◆ **Fragmento del documento**:

____

Historia de éxito

Bastaba ver los rostros entusiasmados de los jóvenes y adolescentes para saber que estaban orgullosos

Cecilia Ester Castañeda
Escritora
jueves, 11 abril 2019 | 06:00

Bastaba ver los rostros entusiasmados de los jóvenes y adolescentes para saber que estaban orgullosos. Cientos de ellos, de varias generaciones, se encontraron hace unos días en la celebración del 25to aniversario de la organización donde desarrollaron sus aptitudes: el Centro de Asesoría y Promoción Juvenil, mejor conocido como CASA.

La historia de CASA merece mención aparte. Su presencia constituye un faro de optimismo, sobre todo en una ciudad con enorme rezago en la atención de las nuevas generaciones y las zonas marginadas, con profundos focos rojos que han explotado en los últimos años y gran número de desafíos pertinaces.

CASA se creó en las calles de la colonia Díaz Ordaz a raíz de la experiencia de años en el trabajo hecho con jóvenes “de barrio” por un grupo parroquial de ocho voluntarios, dice su directora general, la socióloga Teresa Almada Mireles. Aquellas metas iniciales de organización de actividades, mediación de conflictos y formación de promotores evolucionaron paulatinamente: se obtuvo acta constitutiva, se consiguió un edificio, se vinculó la asociación con otros grupos, se formó una red, se propusieron alternativas. 

En la actualidad, en medio de un contexto más complejo, los beneficiarios de CASA se cuentan por miles. Son los participantes en campamentos de verano para quienes los talleres o campeonatos representan un respiro, como dijo en un video Miguel Ángel durante el festival conmemorativo de la asociación, a la cual un tocayo suyo declaró considerar un “hogar”. Se trata de los estudiantes a quienes se brindó asesoría y que, como Jennifer, encontraron una gran oportunidad de crecimiento personal y académico, según comentó ella durante el evento. Algunos están descubriendo ser buenos “para dos, tres cosas”, en palabras de Chalo, gracias a diversos cursos. Otros han cambiado su opinión sobre el mundo o ellos mismos, como el caso de Ponce. Pero todos han aprendido una lección: su voz también cuenta.

____

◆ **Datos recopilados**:

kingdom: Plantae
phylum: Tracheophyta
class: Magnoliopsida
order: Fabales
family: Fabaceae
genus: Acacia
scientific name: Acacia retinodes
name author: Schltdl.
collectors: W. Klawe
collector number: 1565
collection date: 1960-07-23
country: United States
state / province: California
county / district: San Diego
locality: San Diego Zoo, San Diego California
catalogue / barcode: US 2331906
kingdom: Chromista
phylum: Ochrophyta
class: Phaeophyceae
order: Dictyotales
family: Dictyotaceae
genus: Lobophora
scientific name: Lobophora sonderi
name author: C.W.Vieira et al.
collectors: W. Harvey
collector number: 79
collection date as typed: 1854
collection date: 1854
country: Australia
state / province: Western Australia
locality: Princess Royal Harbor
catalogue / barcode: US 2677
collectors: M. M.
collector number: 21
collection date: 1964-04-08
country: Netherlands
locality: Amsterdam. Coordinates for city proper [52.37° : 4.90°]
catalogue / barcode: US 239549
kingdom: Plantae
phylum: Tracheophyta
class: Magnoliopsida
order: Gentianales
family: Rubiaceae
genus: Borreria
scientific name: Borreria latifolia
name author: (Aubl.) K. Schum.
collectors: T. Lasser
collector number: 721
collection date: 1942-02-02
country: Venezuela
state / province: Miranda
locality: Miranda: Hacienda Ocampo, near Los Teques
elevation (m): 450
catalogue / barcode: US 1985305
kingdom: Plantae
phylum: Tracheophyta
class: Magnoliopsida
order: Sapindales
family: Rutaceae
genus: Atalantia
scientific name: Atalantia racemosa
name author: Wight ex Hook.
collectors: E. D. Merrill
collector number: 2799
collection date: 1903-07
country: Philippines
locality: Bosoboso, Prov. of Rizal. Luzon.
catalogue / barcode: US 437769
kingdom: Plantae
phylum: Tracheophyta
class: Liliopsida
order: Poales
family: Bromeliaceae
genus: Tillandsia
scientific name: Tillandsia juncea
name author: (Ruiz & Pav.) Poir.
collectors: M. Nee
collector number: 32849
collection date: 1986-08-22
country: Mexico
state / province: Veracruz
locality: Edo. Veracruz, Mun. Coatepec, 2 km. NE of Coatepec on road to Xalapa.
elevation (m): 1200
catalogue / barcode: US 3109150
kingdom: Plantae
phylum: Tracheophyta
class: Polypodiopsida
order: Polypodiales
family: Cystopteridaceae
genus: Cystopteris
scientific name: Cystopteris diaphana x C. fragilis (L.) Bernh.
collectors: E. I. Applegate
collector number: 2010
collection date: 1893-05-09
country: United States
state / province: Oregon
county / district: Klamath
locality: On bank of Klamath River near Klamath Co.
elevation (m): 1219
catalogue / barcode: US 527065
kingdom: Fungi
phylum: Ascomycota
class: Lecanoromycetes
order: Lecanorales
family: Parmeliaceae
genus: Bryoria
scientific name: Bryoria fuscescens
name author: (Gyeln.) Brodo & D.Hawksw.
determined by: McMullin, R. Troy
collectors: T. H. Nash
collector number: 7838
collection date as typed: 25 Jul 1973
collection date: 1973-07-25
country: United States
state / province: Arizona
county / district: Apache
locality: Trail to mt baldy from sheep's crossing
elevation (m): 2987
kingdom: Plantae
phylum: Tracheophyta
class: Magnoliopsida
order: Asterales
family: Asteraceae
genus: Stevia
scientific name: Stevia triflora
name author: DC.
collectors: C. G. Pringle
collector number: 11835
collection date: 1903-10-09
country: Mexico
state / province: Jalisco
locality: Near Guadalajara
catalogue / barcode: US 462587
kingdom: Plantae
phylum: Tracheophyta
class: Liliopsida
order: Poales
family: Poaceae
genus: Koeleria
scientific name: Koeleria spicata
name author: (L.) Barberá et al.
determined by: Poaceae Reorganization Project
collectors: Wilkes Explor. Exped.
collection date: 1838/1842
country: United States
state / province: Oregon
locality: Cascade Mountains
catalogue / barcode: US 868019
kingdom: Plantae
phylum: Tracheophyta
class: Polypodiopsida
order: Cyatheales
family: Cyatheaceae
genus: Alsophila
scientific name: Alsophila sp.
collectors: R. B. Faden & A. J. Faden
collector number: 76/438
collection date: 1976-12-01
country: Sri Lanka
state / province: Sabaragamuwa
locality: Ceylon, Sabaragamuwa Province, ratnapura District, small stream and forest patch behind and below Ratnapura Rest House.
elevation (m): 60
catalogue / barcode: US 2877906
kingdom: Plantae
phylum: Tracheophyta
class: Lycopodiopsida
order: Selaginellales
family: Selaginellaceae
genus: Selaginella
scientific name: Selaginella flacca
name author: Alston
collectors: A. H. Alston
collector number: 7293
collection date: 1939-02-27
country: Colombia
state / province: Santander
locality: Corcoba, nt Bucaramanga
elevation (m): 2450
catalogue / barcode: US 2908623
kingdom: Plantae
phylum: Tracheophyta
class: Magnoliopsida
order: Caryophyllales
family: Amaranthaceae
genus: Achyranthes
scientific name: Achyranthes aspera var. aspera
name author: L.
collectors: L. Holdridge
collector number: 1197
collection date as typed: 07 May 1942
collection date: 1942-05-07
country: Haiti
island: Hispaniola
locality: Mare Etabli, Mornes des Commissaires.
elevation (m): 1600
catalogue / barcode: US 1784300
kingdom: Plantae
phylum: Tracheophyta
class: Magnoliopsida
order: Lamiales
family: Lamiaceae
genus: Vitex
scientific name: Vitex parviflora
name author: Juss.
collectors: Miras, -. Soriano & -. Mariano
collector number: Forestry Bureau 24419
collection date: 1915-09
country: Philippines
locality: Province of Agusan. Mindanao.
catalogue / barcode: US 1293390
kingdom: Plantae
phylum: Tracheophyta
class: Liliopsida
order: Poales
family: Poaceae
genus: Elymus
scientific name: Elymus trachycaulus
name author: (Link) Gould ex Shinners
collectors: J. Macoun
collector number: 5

____

◆ **Tareas del ejercicio**:
1. Enumera los pasos con los que, según el artículo sobre CASA, evolucionaron paulatinamente las metas iniciales del grupo.
2. Prosigue el artículo sobre CASA a partir de su última oración.

◆ **Respuestas del ejercicio**:
1.
- Se obtuvo acta constitutiva.
- Se consiguió un edificio.
- Se vinculó la asociación con otros grupos.
- Se formó una red.
- Se propusieron alternativas.

2.
La visión de CASA es “contribuir a que la sociedad vea de otra manera a sus jóvenes”, explica Almada, “apostando por dignificar la vida de los jóvenes excluidos”. 

A juzgar por los testimonios y la presentación de números artísticos a cargo de participantes en sus programas, lo está logrando. Prueba de ello son los cinco centros que CASA tiene actualmente en Ciudad Juárez, además de uno en la ciudad de Chihuahua, y su programa de colaboración a nivel estatal con preparatorias. 

Sin embargo para entender su éxito entre una población en la cual, casi siempre, se tienen pocas expectativas, debemos recordar que las crisis también constituyen una oportunidad. Por eso estaban dadas las condiciones para hacer la diferencia precisamente aquí, en una ciudad con tantos jóvenes marcados por experiencias adversas y durante el período cuando empezaba a manifestarse como nunca nuestro lado oscuro.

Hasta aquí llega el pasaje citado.